5 minute read

Open Access Publishing for JMIRO Authors

Wiley and CAUL Open Access Agreement

Access to research is a real problem affecting both scholars and their audiences, particularly practitioners, policy makers and other researchers. And a conundrum is the disconnect between research funding and publication. It’s been estimated that the Australian government invests $12 billion a year of public money in research and innovation, only for most of the publications that eventuate to be locked behind a paywall, inaccessible to industry and researchers. At the same time, Australian universities and others pay publishers an estimated $460 million to $1 billion a year to see this published work.

To overcome this, Open Access (OA) is a publishing movement aimed at making published research freely available online. The Council for Australian University Librarians (CAUL), the peak leadership organisation for university libraries in Australia, recognises the benefits of the wide dissemination of research especially under funder and institutional OA policies. We know that open access articles are used and cited more often than traditionally paywalled content.

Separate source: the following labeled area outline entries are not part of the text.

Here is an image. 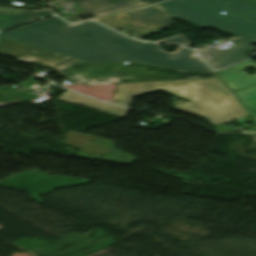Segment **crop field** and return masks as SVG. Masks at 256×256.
Instances as JSON below:
<instances>
[{
    "mask_svg": "<svg viewBox=\"0 0 256 256\" xmlns=\"http://www.w3.org/2000/svg\"><path fill=\"white\" fill-rule=\"evenodd\" d=\"M158 42L169 43V44L185 46V47H188L190 44L181 34L162 39Z\"/></svg>",
    "mask_w": 256,
    "mask_h": 256,
    "instance_id": "obj_15",
    "label": "crop field"
},
{
    "mask_svg": "<svg viewBox=\"0 0 256 256\" xmlns=\"http://www.w3.org/2000/svg\"><path fill=\"white\" fill-rule=\"evenodd\" d=\"M0 36L86 62L136 61L183 70L211 71L195 50L179 48L175 53L162 52L158 43L136 41L93 21L68 25L54 16Z\"/></svg>",
    "mask_w": 256,
    "mask_h": 256,
    "instance_id": "obj_1",
    "label": "crop field"
},
{
    "mask_svg": "<svg viewBox=\"0 0 256 256\" xmlns=\"http://www.w3.org/2000/svg\"><path fill=\"white\" fill-rule=\"evenodd\" d=\"M59 5H61V4H57V5H52V7H55V6H59Z\"/></svg>",
    "mask_w": 256,
    "mask_h": 256,
    "instance_id": "obj_19",
    "label": "crop field"
},
{
    "mask_svg": "<svg viewBox=\"0 0 256 256\" xmlns=\"http://www.w3.org/2000/svg\"><path fill=\"white\" fill-rule=\"evenodd\" d=\"M173 18L232 35L256 33V4L243 0H171L159 4ZM227 11L224 15L220 11Z\"/></svg>",
    "mask_w": 256,
    "mask_h": 256,
    "instance_id": "obj_3",
    "label": "crop field"
},
{
    "mask_svg": "<svg viewBox=\"0 0 256 256\" xmlns=\"http://www.w3.org/2000/svg\"><path fill=\"white\" fill-rule=\"evenodd\" d=\"M57 72L86 84L125 83L173 79L216 77L213 72H186L175 69L129 62L117 64H87L77 61Z\"/></svg>",
    "mask_w": 256,
    "mask_h": 256,
    "instance_id": "obj_4",
    "label": "crop field"
},
{
    "mask_svg": "<svg viewBox=\"0 0 256 256\" xmlns=\"http://www.w3.org/2000/svg\"><path fill=\"white\" fill-rule=\"evenodd\" d=\"M240 38L241 41L233 43L229 48L221 51L198 50L213 69H220L230 64L249 58L244 53L254 49L251 45L256 43V34L231 38Z\"/></svg>",
    "mask_w": 256,
    "mask_h": 256,
    "instance_id": "obj_8",
    "label": "crop field"
},
{
    "mask_svg": "<svg viewBox=\"0 0 256 256\" xmlns=\"http://www.w3.org/2000/svg\"><path fill=\"white\" fill-rule=\"evenodd\" d=\"M58 100L87 106L105 113H109V114H113L121 117L125 116L128 110L126 108H120V107L109 105L103 102L85 98L75 93H72L68 90L64 91L62 95L58 98Z\"/></svg>",
    "mask_w": 256,
    "mask_h": 256,
    "instance_id": "obj_11",
    "label": "crop field"
},
{
    "mask_svg": "<svg viewBox=\"0 0 256 256\" xmlns=\"http://www.w3.org/2000/svg\"><path fill=\"white\" fill-rule=\"evenodd\" d=\"M36 98L38 97H33L11 86H3L0 88V106L22 101H30L39 104L34 101Z\"/></svg>",
    "mask_w": 256,
    "mask_h": 256,
    "instance_id": "obj_13",
    "label": "crop field"
},
{
    "mask_svg": "<svg viewBox=\"0 0 256 256\" xmlns=\"http://www.w3.org/2000/svg\"><path fill=\"white\" fill-rule=\"evenodd\" d=\"M0 54L58 69L77 60L0 38Z\"/></svg>",
    "mask_w": 256,
    "mask_h": 256,
    "instance_id": "obj_7",
    "label": "crop field"
},
{
    "mask_svg": "<svg viewBox=\"0 0 256 256\" xmlns=\"http://www.w3.org/2000/svg\"><path fill=\"white\" fill-rule=\"evenodd\" d=\"M50 14L52 13L47 11H17L6 8H0V30Z\"/></svg>",
    "mask_w": 256,
    "mask_h": 256,
    "instance_id": "obj_12",
    "label": "crop field"
},
{
    "mask_svg": "<svg viewBox=\"0 0 256 256\" xmlns=\"http://www.w3.org/2000/svg\"><path fill=\"white\" fill-rule=\"evenodd\" d=\"M235 93L245 106L256 103V85L235 91Z\"/></svg>",
    "mask_w": 256,
    "mask_h": 256,
    "instance_id": "obj_14",
    "label": "crop field"
},
{
    "mask_svg": "<svg viewBox=\"0 0 256 256\" xmlns=\"http://www.w3.org/2000/svg\"><path fill=\"white\" fill-rule=\"evenodd\" d=\"M55 2L74 1L85 12L95 16H103L135 7L139 5L128 0H44Z\"/></svg>",
    "mask_w": 256,
    "mask_h": 256,
    "instance_id": "obj_9",
    "label": "crop field"
},
{
    "mask_svg": "<svg viewBox=\"0 0 256 256\" xmlns=\"http://www.w3.org/2000/svg\"><path fill=\"white\" fill-rule=\"evenodd\" d=\"M250 1L256 2V0H250Z\"/></svg>",
    "mask_w": 256,
    "mask_h": 256,
    "instance_id": "obj_20",
    "label": "crop field"
},
{
    "mask_svg": "<svg viewBox=\"0 0 256 256\" xmlns=\"http://www.w3.org/2000/svg\"><path fill=\"white\" fill-rule=\"evenodd\" d=\"M123 16L127 19L121 20L120 18ZM97 21L113 29L127 30L135 34L134 37L138 39L173 25L168 15L158 4L97 19ZM146 24L151 25L146 27Z\"/></svg>",
    "mask_w": 256,
    "mask_h": 256,
    "instance_id": "obj_5",
    "label": "crop field"
},
{
    "mask_svg": "<svg viewBox=\"0 0 256 256\" xmlns=\"http://www.w3.org/2000/svg\"><path fill=\"white\" fill-rule=\"evenodd\" d=\"M252 117L256 120V104L246 107Z\"/></svg>",
    "mask_w": 256,
    "mask_h": 256,
    "instance_id": "obj_18",
    "label": "crop field"
},
{
    "mask_svg": "<svg viewBox=\"0 0 256 256\" xmlns=\"http://www.w3.org/2000/svg\"><path fill=\"white\" fill-rule=\"evenodd\" d=\"M132 1H135L138 4L144 6V5H148V4H152V3L158 2L160 0H132Z\"/></svg>",
    "mask_w": 256,
    "mask_h": 256,
    "instance_id": "obj_17",
    "label": "crop field"
},
{
    "mask_svg": "<svg viewBox=\"0 0 256 256\" xmlns=\"http://www.w3.org/2000/svg\"><path fill=\"white\" fill-rule=\"evenodd\" d=\"M245 66H251L253 69L256 70V63L253 60H248L240 64L220 70L217 73L230 87L231 90L256 84V74L249 75L240 70Z\"/></svg>",
    "mask_w": 256,
    "mask_h": 256,
    "instance_id": "obj_10",
    "label": "crop field"
},
{
    "mask_svg": "<svg viewBox=\"0 0 256 256\" xmlns=\"http://www.w3.org/2000/svg\"><path fill=\"white\" fill-rule=\"evenodd\" d=\"M160 89L189 101H174V109L204 117L212 126L248 115L218 78L118 84L111 102L128 107L133 96Z\"/></svg>",
    "mask_w": 256,
    "mask_h": 256,
    "instance_id": "obj_2",
    "label": "crop field"
},
{
    "mask_svg": "<svg viewBox=\"0 0 256 256\" xmlns=\"http://www.w3.org/2000/svg\"><path fill=\"white\" fill-rule=\"evenodd\" d=\"M80 16L87 17L83 12H81V13H77L75 15L69 16V17L65 18V20L69 21V22L80 21V19H79Z\"/></svg>",
    "mask_w": 256,
    "mask_h": 256,
    "instance_id": "obj_16",
    "label": "crop field"
},
{
    "mask_svg": "<svg viewBox=\"0 0 256 256\" xmlns=\"http://www.w3.org/2000/svg\"><path fill=\"white\" fill-rule=\"evenodd\" d=\"M68 138H71L72 140H69ZM89 140L94 141L89 142ZM65 143L80 148L82 150L76 153L75 156L77 157L126 164H131L133 161L136 160L131 155L114 149V143L112 141L91 135H82L71 130H69L65 134ZM75 144H77L78 146H75ZM91 153L94 155H90Z\"/></svg>",
    "mask_w": 256,
    "mask_h": 256,
    "instance_id": "obj_6",
    "label": "crop field"
}]
</instances>
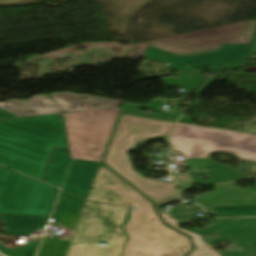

Throughout 2022 we saw the rapid adoption of OA across Australian and New Zealand scholarly journals, and this is set to continue into 2023 and beyond. OA brings with it new opportunities and challenges. Open access will see your work being made freely available immediately upon publication, while you retain copyright and publish under a Creative Commons license.

It’s clear that OA is gradually catching on, and this can be seen with our College journal JMIRO: as of the end of November 2022, 38 per cent of papers published in JMIRO (a Wiley publication) were published OA, compared to six per cent for the full year 2021 and two per cent for the full year 2020—so it is fair to say that CAUL has definitely benefited the journal along with some authors and researchers.

When comparing the performance of open access articles in hybrid journals against those published closed, or behind a paywall, Wiley have noted that OA articles were downloaded three times more, were cited 50 per cent more, and generated three times as much Altmetric attention.

However, the costs for authors to publish OA can be a sticking point: even with CAUL and other agreements providing costfree open access publishing for authors, around 12 per cent of eligible Wiley authors choose not to publish open access.

The good news is that Wiley and CAUL’s OA Agreement allows authors in Australia and New Zealand affiliated with CAUL member institutions (bit.ly/CAULmembers) to publish in JMIRO without paying any transactional Article Publication Charges.

One College Fellow who is taking advantage of the new publishing agreement is A/Prof Warren Clements. He has recently published five OA articles in JMIRO.

Tell us about your experience of Open Access

The concept of OA is absolutely the future of academic radiology. We create science to further the world’s understanding of modern medicine. Science is intended to reach patients and clinicians far and wide, and this is achieved through publishing in journals which can offer a broad readership.

The first transition to global readership was moving to an online platform, with clinicians rarely receiving or reading print journals in this modern age. However, online articles were traditionally still held behind paywalls.

When OA began, it required individual researchers to fund OA fees for their article. In Australia, we have traditionally had limited ability to access grants and other funding models to support research, unlike in European and American medicine. Almost all academic radiologists could not fund these fees. Publisher fees were traditionally paid by university and hospital libraries through subscription to online content. While the OA concept had arrived, this model was still prohibitive for researchers. Personally, I was not able to use this for my articles in JMIRO.

The recent CAUL agreement was one of the first to make a progressive change for academic radiology in Australia. This agreement allows universities to fund open access fees for hybrid journals such as JMIRO, and I have been lucky to use my mutual affiliation with Monash University to publish many of my articles through OA.

I hope that at some stage soon this will be extended to cover purely OA journals and not just hybrid journals.

[Update: As of 1 January 2023, the Wiley-CAUL Agreement now covers gold open access journals too!]

By publishing with the CAUL agreement, I can now allow researchers across the world to read and use the ideas and concepts that I have studied. This means ideas are disseminated faster, wider, and may make a difference far sooner than a physical article being printed and sent to a library.

The next iteration is pairing this with modern academic aids, for example, social media such as Twitter. Academic radiology communities are thriving on these platforms and being able to share links to my open access articles in JMIRO, not only does my research get read instantly, but it gets read by the right people.

The future is bright, and the collaboration between CAUL and Wiley/JMIRO is a great start for academic radiology in Australia.